Ce qui est fascinant avec le folklore japonais c'est qu'il renouvelle le bestiaire occidental sans pour autant sembler trop éloigné du nôtre. Au final, on rentre facilement dans un récit de dragons, de magiciens, de rois, de guerriers au code chevaleresque, etc... Sauf que ce sont les différences entre cette fantasy et la fantasy occidentale qui donnent toute sa saveur à ce que je nomme l'« Oriental Fantasy ». En Orient, un dragon n'est pas forcément une incarnation du mal. Un samouraï peut pleurer en écoutant un poème, être ému par le son d'un frottement de soie et pourtant... ce même samouraï peut légalement tuer un paysan qui le regarde de travers.
Sinon, je n'essaie pas de coller à une période historique en particulier. Mes choix sont avant tout esthétiques. Le décorum est plutôt inspiré de la Renaissance japonaise, les bateaux sont plutôt coréens, les armures sont un mix entre les différentes armures du haut moyen-âge japonais. Les estampes sont des hommages aux maîtres d'Edo... Je me suis servi sans contrainte ! Il s'agit d'un monde fantastique peuplé de créatures monstrueuses, de divinités et je me sens libre d'y mettre ce que j'aime.
L’histoire complète est-elle déjà écrite ?
Oui ! Lorsque j'ai proposé le projet aux éditeurs, la totalité de l'histoire était scénarisée. J'ai passé une grosse année à préparer l'univers, l'histoire et le visuel. Il ne s'agit pas d'une série à suivre qui va vaguement vers une fin. Chaque chapitre est posé et du coup, j'ai gardé dans les albums ce découpage en chapitres. Il y aura donc une vraie fin et une vraie progression dramatique !
Pour Bakemono, avez-vous d’abord pensé scénario ou bien dessins ?
Je l'ai écrit en sachant que j'allais le dessiner. De ce fait, je crois que je n'ai écrit que des choses que j'aimerais dessiner. Mes goûts sont assez basiques : des paysages, des héroïnes et des bastons au sabre !

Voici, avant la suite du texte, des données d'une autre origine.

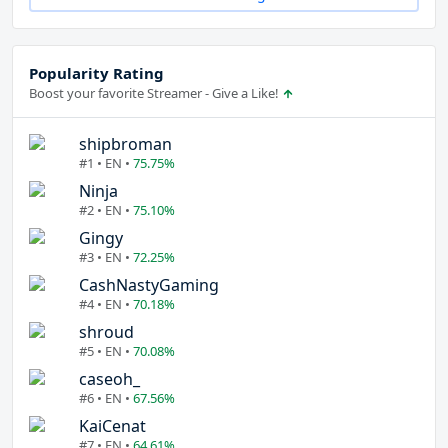
Popularity Rating
Boost your favorite Streamer - Give a Like!
shipbroman
#1 • EN •
75.75%
Ninja
#2 • EN •
75.10%
Gingy
#3 • EN •
72.25%
CashNastyGaming
#4 • EN •
70.18%
shroud
#5 • EN •
70.08%
caseoh_
#6 • EN •
67.56%
KaiCenat
#7 • EN •
64.61%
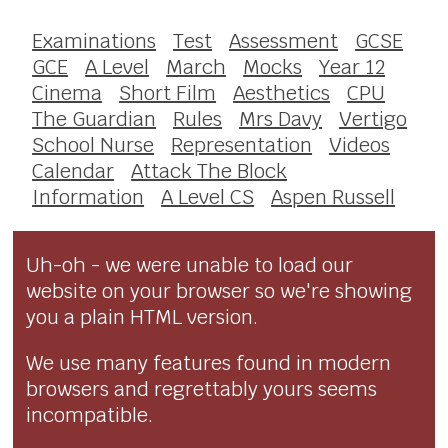
Examinations
Test
Assessment
GCSE
GCE
A Level
March
Mocks
Year 12
Cinema
Short Film
Aesthetics
CPU
The Guardian
Rules
Mrs Davy
Vertigo
School Nurse
Representation
Videos
Calendar
Attack The Block
Information
A Level CS
Aspen Russell
Uh-oh - we were unable to load our
website on your browser so we're showing
you a plain HTML version.
We use many features found in modern
browsers and regrettably yours seems
incompatible.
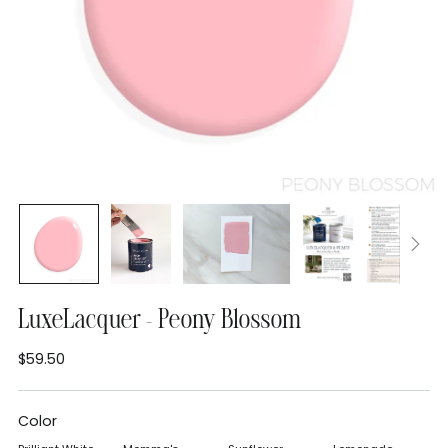
LuxeLacquer - Peony Blossom
$59.50
Regular
price
Color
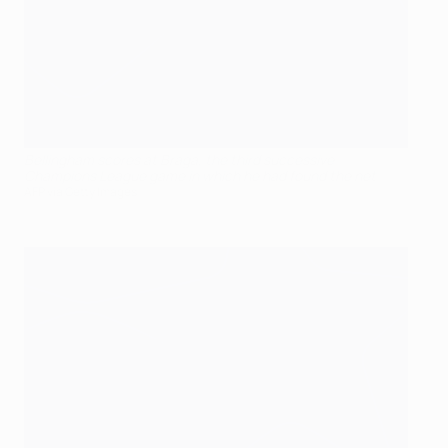
Bellingham scores at Braga, the third successive
Champions League game in which he had found the net
AFP via Getty Images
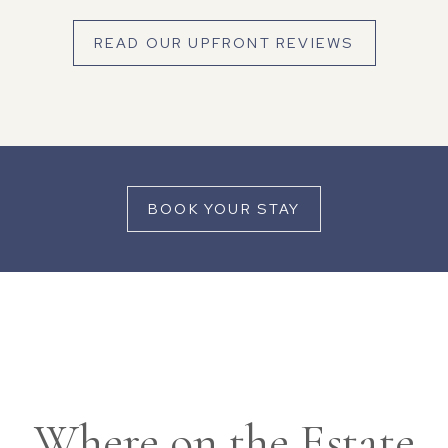
READ OUR UPFRONT REVIEWS
BOOK YOUR STAY
Where on the Estate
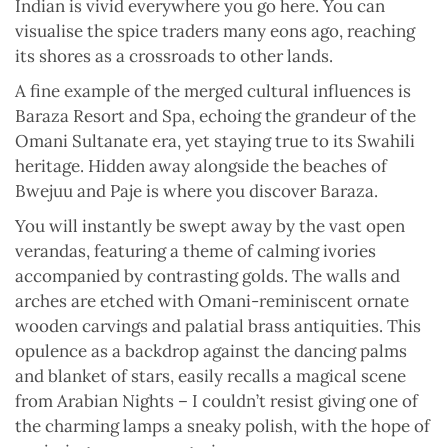
Indian is vivid everywhere you go here. You can
visualise the spice traders many eons ago, reaching
its shores as a crossroads to other lands.
A fine example of the merged cultural influences is
Baraza Resort and Spa, echoing the grandeur of the
Omani Sultanate era, yet staying true to its Swahili
heritage. Hidden away alongside the beaches of
Bwejuu and Paje is where you discover Baraza.
You will instantly be swept away by the vast open
verandas, featuring a theme of calming ivories
accompanied by contrasting golds. The walls and
arches are etched with Omani-reminiscent ornate
wooden carvings and palatial brass antiquities. This
opulence as a backdrop against the dancing palms
and blanket of stars, easily recalls a magical scene
from Arabian Nights – I couldn’t resist giving one of
the charming lamps a sneaky polish, with the hope of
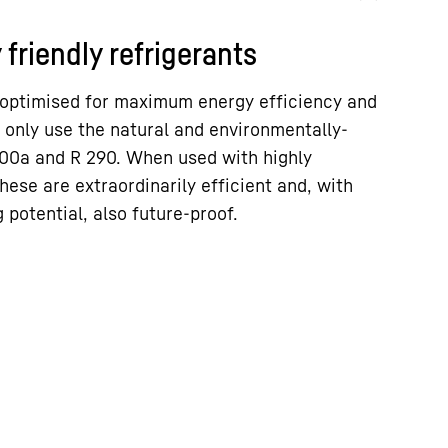
friendly refrigerants
 optimised for maximum energy efficiency and
 only use the natural and environmentally-
 600a and R 290. When used with highly
hese are extraordinarily efficient and, with
 potential, also future-proof.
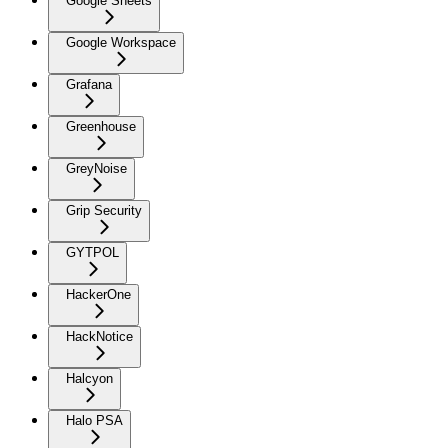
Google Sheets
Google Workspace
Grafana
Greenhouse
GreyNoise
Grip Security
GYTPOL
HackerOne
HackNotice
Halcyon
Halo PSA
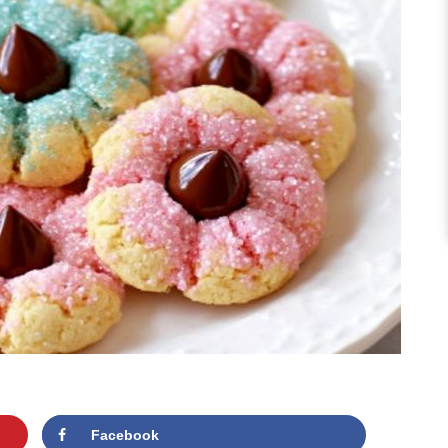
Facebook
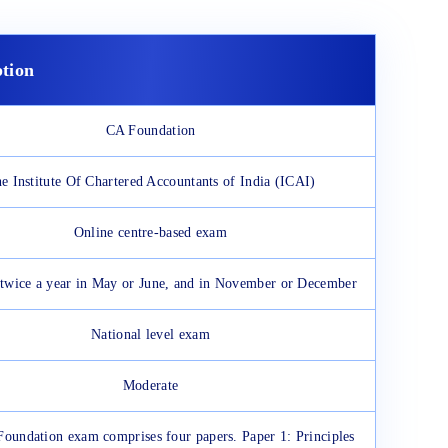
ption
CA Foundation
e Institute Of Chartered Accountants of India (ICAI)
Online centre-based exam
s twice a year in May or June, and in November or December
National level exam
Moderate
oundation exam comprises four papers. Paper 1: Principles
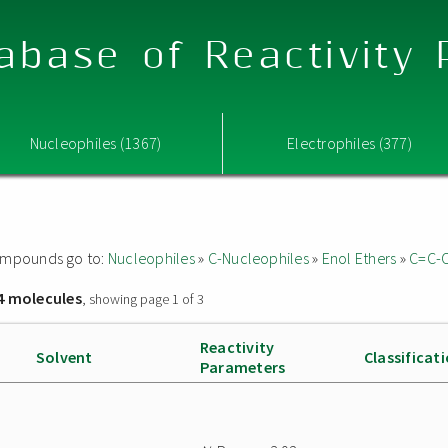
abase of Reactivity
Nucleophiles (1367)
Electrophiles (377)
 compounds go to:
Nucleophiles
»
C-Nucleophiles
»
Enol Ethers
»
C=C-
4 molecules
, showing page 1 of 3
Reactivity
Solvent
Classificat
Parameters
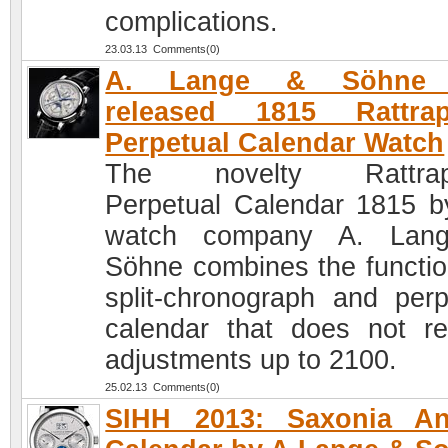
complications.
23.03.13 Comments(0)
A. Lange & Söhne 
released 1815 Rattrap
Perpetual Calendar Watch
The novelty Rattrap
Perpetual Calendar 1815 b
watch company A. Lan
Söhne combines the functio
split-chronograph and perp
calendar that does not re
adjustments up to 2100.
25.02.13 Comments(0)
SIHH 2013: Saxonia An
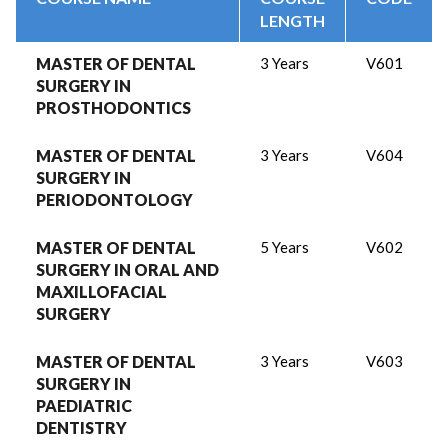
LENGTH
MASTER OF DENTAL
3 Years
V601
SURGERY IN
PROSTHODONTICS
MASTER OF DENTAL
3 Years
V604
SURGERY IN
PERIODONTOLOGY
MASTER OF DENTAL
5 Years
V602
SURGERY IN ORAL AND
MAXILLOFACIAL
SURGERY
MASTER OF DENTAL
3 Years
V603
SURGERY IN
PAEDIATRIC
DENTISTRY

Nous savons que la fluidité de vos traits, entre autre, vous vient de votre passé dans le jeu vidéo. N’avez vous pas envie de passer au dessin animé ?
Avoir passé plus de 10 ans à travailler pour les jeux m'a certainement formaté ! C'est vrai qu'il est très frustrant pour un dessinateur d'essayer de donner vie à des personnages immobiles. J'ai eu la chance dans le passé de voir bouger mes créations grâce au talent des modeleurs 3D et des animateurs, c'est une expérience incroyable. Cependant, travailler dans le jeu ou l'animation c'est aussi travailler avec 50 personnes, avec des contraintes et des compromissions artistiques. Là, je suis le seul maître à bord... Mes personnages ne bougent pas, mais en échange j'ai une liberté totale... Ca n'a pas de prix !
Par contre si quelqu'un, un jour, veux faire bouger les personnages de Bakemono ou de Cross Fire qu'il ne se gêne pas !
Si vous deviez faire découvrir la bande dessinée à un ami, laquelle lui offririez-vous ?
Sans hésitation un Calvin & Hobbes ! Parce que c'est certainement la BD la plus universelle du monde. Elle s'adresse aux enfants ou à l'enfant que l'on a été. Cette BD a réussi à battre les Peanuts (Snoopy, Woodstock et Charlie Brown) sur leur propre terrain ! Tout y est excellent, l'humour avant-tout, mais aussi le dessin, la tendresse et le cynisme, la poésie et les réflexions philosophiques. Qué viva Calvin & Hobbes !!